What to produce:
Would you reproduce exactly the lines below from the one holding "M734 539 737 566 701 569 698 543Z" through the one holding "M349 568 351 594 300 597 298 571Z", inclusive, and no others?

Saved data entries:
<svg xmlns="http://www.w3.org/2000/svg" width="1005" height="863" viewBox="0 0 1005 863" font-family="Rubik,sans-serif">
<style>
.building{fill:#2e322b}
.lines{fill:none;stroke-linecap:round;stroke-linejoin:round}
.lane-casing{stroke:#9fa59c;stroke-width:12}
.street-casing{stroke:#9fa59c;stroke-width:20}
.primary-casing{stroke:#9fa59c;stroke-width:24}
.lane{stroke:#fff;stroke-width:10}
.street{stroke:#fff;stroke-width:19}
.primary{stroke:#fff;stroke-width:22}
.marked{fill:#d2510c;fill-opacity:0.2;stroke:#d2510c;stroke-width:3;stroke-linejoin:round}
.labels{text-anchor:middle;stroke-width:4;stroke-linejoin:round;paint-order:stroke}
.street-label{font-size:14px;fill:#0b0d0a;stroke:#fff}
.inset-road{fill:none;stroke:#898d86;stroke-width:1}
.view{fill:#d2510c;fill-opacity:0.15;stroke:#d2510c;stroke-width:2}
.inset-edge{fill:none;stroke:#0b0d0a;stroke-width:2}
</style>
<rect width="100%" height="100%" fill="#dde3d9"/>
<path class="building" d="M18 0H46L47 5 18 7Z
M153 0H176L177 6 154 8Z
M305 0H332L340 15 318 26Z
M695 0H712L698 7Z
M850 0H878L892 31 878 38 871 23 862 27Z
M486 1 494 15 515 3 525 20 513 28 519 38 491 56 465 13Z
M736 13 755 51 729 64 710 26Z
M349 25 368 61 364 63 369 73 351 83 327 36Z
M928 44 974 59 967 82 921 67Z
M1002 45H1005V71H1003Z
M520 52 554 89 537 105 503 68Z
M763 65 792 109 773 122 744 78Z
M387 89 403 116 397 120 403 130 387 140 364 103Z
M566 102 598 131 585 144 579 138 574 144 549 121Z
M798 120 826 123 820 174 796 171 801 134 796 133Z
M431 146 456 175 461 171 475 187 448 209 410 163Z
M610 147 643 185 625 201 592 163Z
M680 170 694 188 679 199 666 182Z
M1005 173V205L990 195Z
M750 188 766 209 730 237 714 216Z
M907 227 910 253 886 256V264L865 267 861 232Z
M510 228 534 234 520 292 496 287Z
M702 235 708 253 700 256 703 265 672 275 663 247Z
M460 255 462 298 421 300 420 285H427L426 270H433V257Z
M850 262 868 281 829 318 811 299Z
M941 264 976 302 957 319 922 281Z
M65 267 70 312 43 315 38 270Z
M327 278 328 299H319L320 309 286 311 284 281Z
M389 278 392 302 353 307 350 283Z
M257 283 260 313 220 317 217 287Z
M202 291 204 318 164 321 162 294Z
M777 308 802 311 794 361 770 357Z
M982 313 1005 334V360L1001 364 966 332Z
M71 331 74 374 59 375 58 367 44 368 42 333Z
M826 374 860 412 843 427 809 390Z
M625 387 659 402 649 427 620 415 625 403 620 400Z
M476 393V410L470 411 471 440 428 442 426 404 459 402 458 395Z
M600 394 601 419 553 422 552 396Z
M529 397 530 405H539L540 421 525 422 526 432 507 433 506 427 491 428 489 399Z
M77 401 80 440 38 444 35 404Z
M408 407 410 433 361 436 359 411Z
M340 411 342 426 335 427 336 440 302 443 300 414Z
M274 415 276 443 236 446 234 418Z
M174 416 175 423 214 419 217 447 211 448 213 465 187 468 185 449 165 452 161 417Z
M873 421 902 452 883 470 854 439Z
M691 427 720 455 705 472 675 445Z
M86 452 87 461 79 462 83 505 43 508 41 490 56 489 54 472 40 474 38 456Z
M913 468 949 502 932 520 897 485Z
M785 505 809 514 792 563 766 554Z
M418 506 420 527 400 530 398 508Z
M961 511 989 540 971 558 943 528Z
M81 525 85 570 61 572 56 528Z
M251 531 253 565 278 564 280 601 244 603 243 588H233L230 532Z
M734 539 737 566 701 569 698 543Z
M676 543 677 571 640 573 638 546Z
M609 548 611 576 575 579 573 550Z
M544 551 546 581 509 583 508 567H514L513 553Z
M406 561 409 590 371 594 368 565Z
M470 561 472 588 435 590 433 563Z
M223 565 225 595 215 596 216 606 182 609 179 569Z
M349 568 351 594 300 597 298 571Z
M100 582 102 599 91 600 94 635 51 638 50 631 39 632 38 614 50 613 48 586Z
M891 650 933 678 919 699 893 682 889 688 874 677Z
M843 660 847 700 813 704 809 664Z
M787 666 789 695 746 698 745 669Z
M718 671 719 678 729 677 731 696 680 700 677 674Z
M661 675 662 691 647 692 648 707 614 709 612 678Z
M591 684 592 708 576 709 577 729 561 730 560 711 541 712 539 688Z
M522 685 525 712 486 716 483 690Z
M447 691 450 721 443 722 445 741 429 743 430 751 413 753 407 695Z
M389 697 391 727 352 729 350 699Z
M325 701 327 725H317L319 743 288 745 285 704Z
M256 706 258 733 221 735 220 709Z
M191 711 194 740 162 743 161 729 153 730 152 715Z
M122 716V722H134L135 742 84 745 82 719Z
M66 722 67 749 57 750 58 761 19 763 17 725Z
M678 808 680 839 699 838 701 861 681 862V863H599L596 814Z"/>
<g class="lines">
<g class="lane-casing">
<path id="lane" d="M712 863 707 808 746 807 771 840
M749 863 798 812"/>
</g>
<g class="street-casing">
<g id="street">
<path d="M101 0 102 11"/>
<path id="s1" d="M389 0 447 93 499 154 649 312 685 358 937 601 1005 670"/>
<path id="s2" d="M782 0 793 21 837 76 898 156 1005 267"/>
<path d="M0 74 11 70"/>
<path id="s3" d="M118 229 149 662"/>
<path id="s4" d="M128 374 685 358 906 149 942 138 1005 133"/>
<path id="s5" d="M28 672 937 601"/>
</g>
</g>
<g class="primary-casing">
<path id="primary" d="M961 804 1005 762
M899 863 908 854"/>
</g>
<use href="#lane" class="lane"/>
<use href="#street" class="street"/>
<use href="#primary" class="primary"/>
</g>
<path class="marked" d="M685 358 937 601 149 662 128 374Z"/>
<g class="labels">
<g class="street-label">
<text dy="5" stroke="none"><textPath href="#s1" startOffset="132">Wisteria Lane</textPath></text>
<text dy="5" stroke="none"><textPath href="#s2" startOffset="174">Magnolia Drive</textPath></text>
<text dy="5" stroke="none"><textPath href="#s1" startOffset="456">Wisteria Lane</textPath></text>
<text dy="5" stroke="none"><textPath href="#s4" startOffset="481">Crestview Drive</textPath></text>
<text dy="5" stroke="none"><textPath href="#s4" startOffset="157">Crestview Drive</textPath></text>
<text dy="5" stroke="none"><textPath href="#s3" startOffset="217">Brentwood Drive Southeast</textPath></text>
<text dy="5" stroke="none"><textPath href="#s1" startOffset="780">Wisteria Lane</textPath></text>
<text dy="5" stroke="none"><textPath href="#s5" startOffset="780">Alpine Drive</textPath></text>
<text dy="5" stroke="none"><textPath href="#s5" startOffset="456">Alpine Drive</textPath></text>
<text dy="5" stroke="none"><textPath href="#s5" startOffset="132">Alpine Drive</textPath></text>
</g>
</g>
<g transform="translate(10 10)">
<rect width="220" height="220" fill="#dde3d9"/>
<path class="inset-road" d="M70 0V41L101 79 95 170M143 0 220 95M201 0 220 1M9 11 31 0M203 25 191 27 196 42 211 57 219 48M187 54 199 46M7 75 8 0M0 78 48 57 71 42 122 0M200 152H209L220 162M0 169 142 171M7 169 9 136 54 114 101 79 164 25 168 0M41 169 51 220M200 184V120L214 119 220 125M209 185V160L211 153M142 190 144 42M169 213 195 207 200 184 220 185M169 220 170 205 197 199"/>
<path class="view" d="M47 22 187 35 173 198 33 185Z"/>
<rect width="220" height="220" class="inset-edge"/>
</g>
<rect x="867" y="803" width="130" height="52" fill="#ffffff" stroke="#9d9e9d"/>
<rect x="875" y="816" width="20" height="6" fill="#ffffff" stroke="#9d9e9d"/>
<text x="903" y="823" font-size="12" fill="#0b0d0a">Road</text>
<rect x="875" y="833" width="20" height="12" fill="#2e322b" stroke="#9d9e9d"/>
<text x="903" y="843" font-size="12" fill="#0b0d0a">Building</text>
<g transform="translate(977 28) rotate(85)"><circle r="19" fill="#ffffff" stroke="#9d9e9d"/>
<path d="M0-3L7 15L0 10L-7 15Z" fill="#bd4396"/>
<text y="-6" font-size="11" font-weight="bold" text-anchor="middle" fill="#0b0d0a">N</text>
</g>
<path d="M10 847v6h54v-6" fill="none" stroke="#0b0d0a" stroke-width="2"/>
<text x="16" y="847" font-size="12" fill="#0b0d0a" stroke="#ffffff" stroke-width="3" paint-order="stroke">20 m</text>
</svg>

Output for this exercise:
M734 539 737 566 701 569 698 543Z
M676 543 677 571 640 573 638 546Z
M609 548 611 576 575 579 573 550Z
M544 551 546 581 509 583 508 567H514L513 553Z
M406 561 409 590 371 594 368 565Z
M470 561 472 588 435 590 433 563Z
M223 565 225 595 215 596 216 606 182 609 179 569Z
M349 568 351 594 300 597 298 571Z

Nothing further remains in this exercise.